**Task objective:** Only a single number is expected: how many lines of the data hold the word "comment".

**Records shown:**
========

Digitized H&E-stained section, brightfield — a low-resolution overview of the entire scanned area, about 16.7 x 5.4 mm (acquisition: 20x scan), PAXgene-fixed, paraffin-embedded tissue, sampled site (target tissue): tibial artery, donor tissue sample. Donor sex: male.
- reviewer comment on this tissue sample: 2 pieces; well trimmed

========

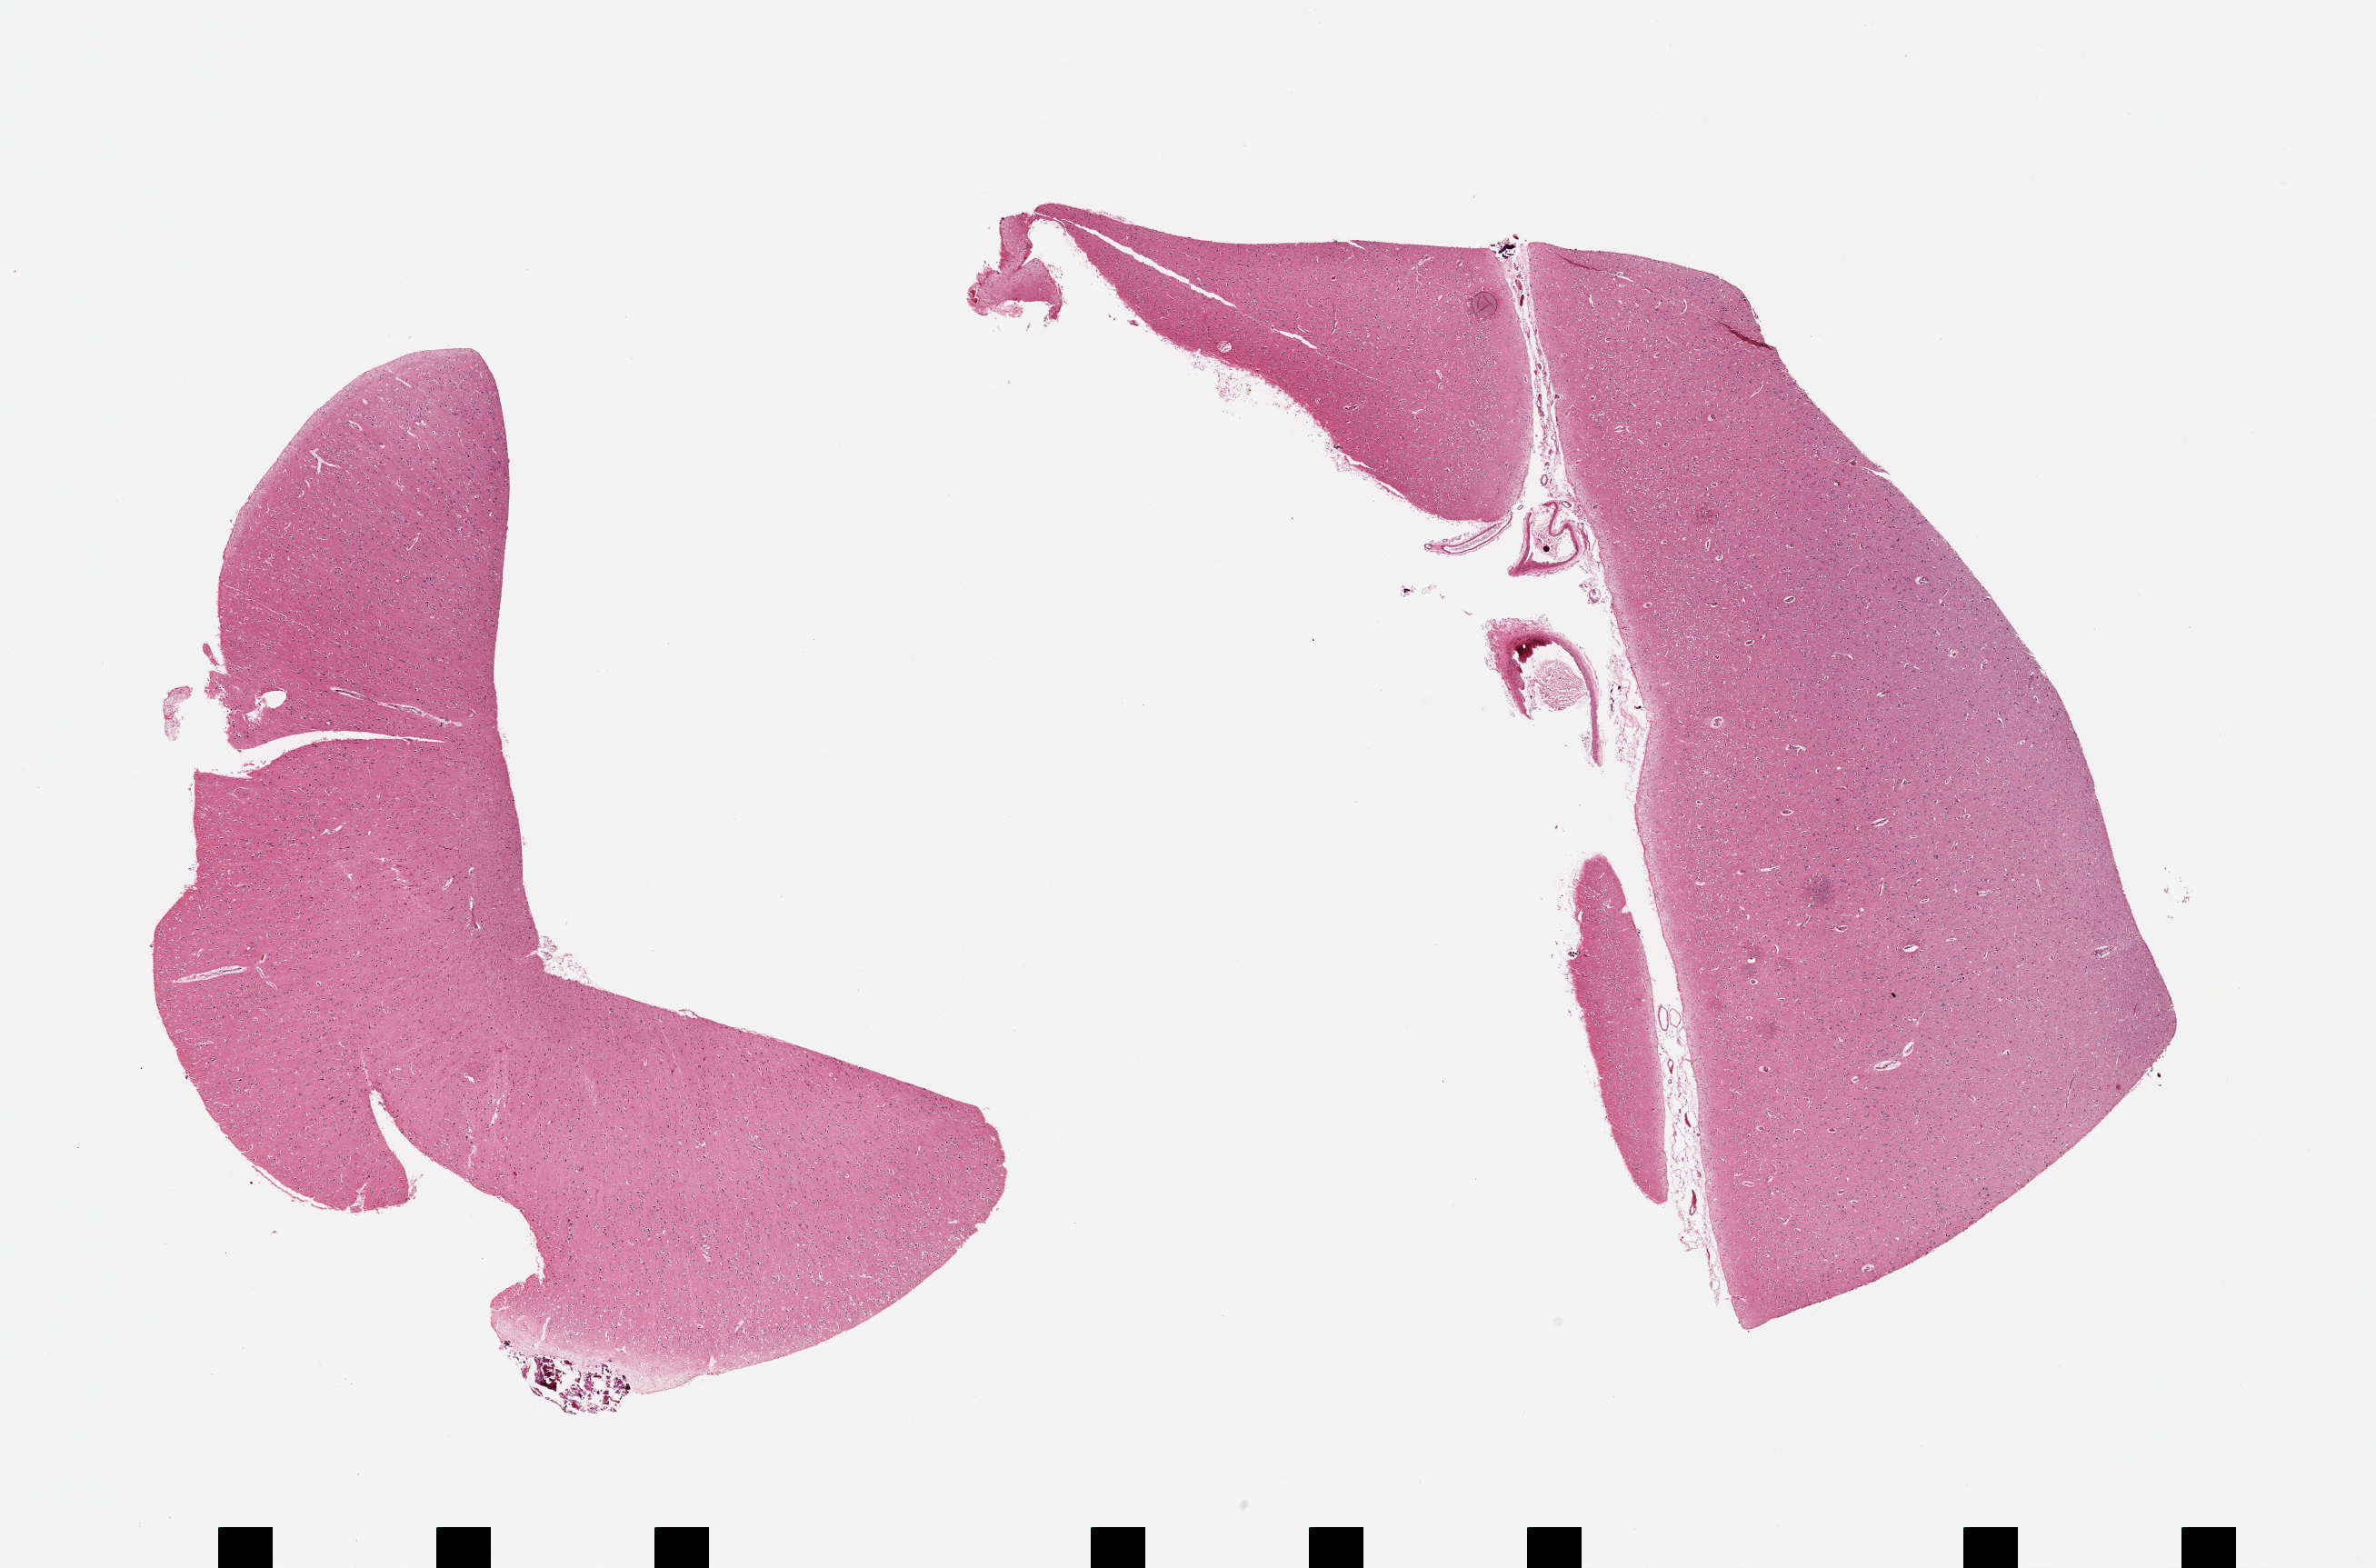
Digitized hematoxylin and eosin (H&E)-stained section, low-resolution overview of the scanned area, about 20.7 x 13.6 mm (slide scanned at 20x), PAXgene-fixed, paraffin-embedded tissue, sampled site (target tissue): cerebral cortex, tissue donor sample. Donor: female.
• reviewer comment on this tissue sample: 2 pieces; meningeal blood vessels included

========

**Response area:** 2